Desde los días de Juan el Bautista hasta ahora el reino de los cielos sufre violencia y los violentos lo arrebatan.

Los Profetas y la Ley han profetizado hasta que vino Juan; él es Elias, el que tenía que venir, con tal que queráis admitirlo.

El que tenga oídos, que oiga».
Palabra del Señor

Comentario del Evangelio
San Gregorio Magno, Papa y doctor de la Iglesia (s.
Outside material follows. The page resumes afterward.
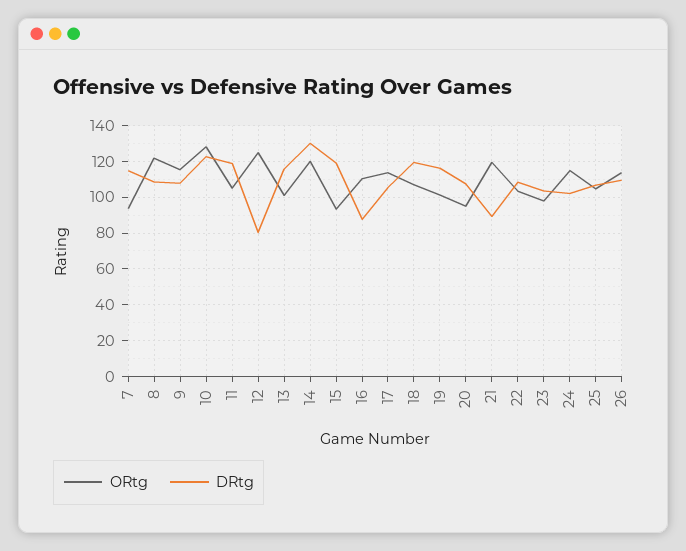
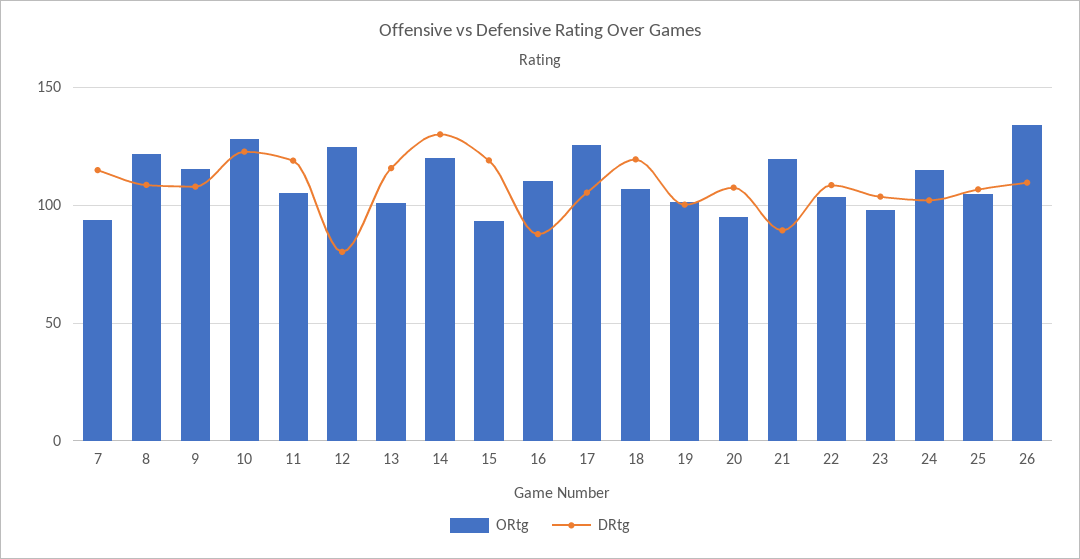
ORtg, 17: 115 -> 125
DRtg, 19: 115 -> 100
ORtg, 26: 115 -> 135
VI) • Homilía 20 sobre los Evangelios, n. 14

Juan Bautista nos recomienda cumplir cosas grandes: «Producid el fruto que la conversión pide», y también «El que tenga dos túnicas, que se las reparta con el que no tiene; y el que tengo comida, haga lo mismo» (Lc 3, 8.11). ¿Acaso no es dar a conocer claramente con ello lo que afirma aquel que es la misma Verdad: «Desde los días de Juan el Bautista hasta ahora, el Reino de los cielos hace fuerza; y los esforzados se apoderan de él»? Estas palabras nos vienen de lo alto; debemos meditarlas con mucha atención. Es preciso buscar cómo el Reino de los cielos se puede tomar con fuerza. ¿Quién puede hacer violencia al cielo? Y si es verdad que el Reino de los cielos se toma esforzándonos, ¿por qué no es verdad hasta después de Juan Bautista y no antes?

La Ley antigua castigaba a los pecadores con penas rigurosas, pero sin reconducirlos a la vida por la penitencia. Pero Juan Bautista, anunciando la gracia del Redentor, predica la penitencia para que el pecador, muerto por haber pecado, viva a causa de su conversión: es verdad, pues, que desde entonces el Reino de los cielos está abierto a los esforzados. ¿Qué es el Reino de los cielos sino la mansión de los justos? Son los humildes, los castos, los pacíficos, los misericordiosos los que alcanzan los gozos de lo alto. Pero cuando los pecadores se convierten de sus faltas por la penitencia, también ellos obtienen la vida eterna y entran en este país que les era extranjero. Así, ordenando la penitencia a los pecadores, Juan les enseña a arrebatar el Reino de los cielos.

Amados hermanos, reflexionemos, pues, todo el mal que hemos cometido y lloremos. Por la penitencia, arrebatemos la herencia de los justos. El Todopoderoso quiere aceptarnos esta violencia: quiere que, por nuestras lágrimas, arrebatemos el Reino que, por nuestros méritos, no nos era debido.